Fit deep models using very long sequences
n_epochs = 4
bs = 1
sl = 2**14
n_layers = 3
seed = 2
Make sure you have wandb and are logged in:
Load Experiment Tracking with Weights & Biases:
import wandb
WANDB_NAME = f'n_layers-{n_layers}_enwik8_sl-{sl}_bs-{bs}_n_eps-{n_epochs}_seed-{seed}'
GROUP = 'TEST'
NOTES = 'ReformerLM on enwik8 sl=32k'
CONFIG = {}
TAGS = ['lm','reformer','enwik8', 'test']
path = untar_data('http://mattmahoney.net/dc/enwik8.zip', dest='/data')

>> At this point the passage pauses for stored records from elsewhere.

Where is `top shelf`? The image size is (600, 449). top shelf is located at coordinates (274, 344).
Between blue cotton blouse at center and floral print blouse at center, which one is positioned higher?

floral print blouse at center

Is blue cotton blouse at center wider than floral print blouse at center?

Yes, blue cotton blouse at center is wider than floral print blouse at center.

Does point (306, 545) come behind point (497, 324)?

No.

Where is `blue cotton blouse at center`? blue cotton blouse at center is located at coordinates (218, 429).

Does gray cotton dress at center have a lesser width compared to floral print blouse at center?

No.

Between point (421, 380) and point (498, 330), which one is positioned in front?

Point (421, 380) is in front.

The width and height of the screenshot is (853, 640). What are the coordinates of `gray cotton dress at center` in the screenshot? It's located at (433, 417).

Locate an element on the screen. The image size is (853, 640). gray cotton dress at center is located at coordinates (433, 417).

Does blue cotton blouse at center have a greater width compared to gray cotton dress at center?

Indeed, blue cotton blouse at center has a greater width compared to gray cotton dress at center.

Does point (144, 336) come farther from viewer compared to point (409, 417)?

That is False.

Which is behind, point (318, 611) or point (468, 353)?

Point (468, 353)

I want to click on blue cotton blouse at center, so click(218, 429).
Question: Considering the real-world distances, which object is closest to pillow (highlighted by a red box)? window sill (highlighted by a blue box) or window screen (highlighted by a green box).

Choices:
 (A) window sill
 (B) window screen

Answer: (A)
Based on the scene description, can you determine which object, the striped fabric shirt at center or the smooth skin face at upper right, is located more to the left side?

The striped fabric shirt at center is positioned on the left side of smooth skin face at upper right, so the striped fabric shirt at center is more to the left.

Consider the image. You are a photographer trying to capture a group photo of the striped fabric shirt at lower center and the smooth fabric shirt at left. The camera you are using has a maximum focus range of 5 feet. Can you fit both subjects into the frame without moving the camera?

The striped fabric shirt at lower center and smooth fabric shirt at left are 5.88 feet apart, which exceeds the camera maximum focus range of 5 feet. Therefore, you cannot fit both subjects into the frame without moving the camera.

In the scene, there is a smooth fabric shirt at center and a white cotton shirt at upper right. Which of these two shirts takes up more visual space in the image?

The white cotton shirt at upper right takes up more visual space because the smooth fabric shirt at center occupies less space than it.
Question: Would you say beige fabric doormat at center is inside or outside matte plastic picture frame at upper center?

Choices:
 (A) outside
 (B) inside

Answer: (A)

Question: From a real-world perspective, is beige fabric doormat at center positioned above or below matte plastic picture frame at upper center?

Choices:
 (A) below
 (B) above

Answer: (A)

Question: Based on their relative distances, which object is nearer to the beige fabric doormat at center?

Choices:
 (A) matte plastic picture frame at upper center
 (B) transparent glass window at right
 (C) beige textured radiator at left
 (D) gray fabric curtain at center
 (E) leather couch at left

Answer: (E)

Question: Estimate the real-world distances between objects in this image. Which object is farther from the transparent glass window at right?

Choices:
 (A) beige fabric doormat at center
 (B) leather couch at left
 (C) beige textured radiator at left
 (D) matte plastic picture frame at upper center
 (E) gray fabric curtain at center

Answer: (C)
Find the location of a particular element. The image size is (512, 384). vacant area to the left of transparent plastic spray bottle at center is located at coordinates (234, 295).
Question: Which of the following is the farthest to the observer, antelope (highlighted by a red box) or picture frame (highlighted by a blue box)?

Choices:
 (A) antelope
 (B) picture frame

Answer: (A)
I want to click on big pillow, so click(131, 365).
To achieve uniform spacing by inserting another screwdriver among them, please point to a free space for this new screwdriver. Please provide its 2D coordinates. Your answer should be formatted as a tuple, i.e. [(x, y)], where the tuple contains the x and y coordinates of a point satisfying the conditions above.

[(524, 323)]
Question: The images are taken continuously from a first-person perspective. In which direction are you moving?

df = pd.DataFrame({'text':read_lines(path)})
df.head()
btt = ByteTextTokenizer(is_lm=True, add_bos=False, add_eos=False)
%%time
df['toks'] = df['text'].apply(btt)
df['lens'] = df['toks'].apply(len)
df['lens_cum_sum'] = df.lens.cumsum()
train_cutoff = df.lens.sum() - 10_000_000 # keep all but 10M characters for val and test
train_idxs = df.loc[df['lens_cum_sum'] < train_cutoff].index.values
train_idxs = list(range(0, max(train_idxs)))
remaining_idxs = len(df) - max(train_idxs)
validation_idxs = list(range(max(train_idxs), max(train_idxs) + int(remaining_idxs/2)))
test_idxs = list(range(max(validation_idxs), len(df)))
splits = [train_idxs, validation_idxs]
tfms = [attrgetter("text"), btt]
dsets = Datasets(df, [tfms], splits=splits, dl_type=LMDataLoader)
%%time
dl_kwargs = [{'lens':df['lens'].values[train_idxs]},
{'val_lens':df['lens'].values[validation_idxs]}]
dls = dsets.dataloaders(bs=bs, seq_len=sl, dl_kwargs=dl_kwargs, shuffle_train=True, n_workers=2)
dls.show_batch()
vocab_sz = btt.vocab_size
xb, yb = dls.one_batch()
xb.shape, yb.shape
wandb.init(reinit=True, project="reformer-fastai", entity="fastai_community",
name=WANDB_NAME, group=GROUP, notes=NOTES, tags=TAGS, config=CONFIG)
pad_id = btt.pad_token_id
config = NLayersConfig(n_layers=n_layers, max_seq_len=sl, pad_idx=pad_id, seed=seed)
config
learn = Learner(dls, ReformerLM.from_config(config),
loss_func=CrossEntropyLossFlat(), opt_func=adafactor,
cbs = [GradientAccumulation(n_acc=8), GradientClip(1.0),
PadBatchCallback(bucket_size=config.bucket_size,
val=pad_id, y_val=pad_id)],
metrics=[accuracy, perplexity, bpc])
learn.fit(n_epochs, cbs=WandbCallback(log_model=False, log_preds=False))
learn.recorder.plot_loss()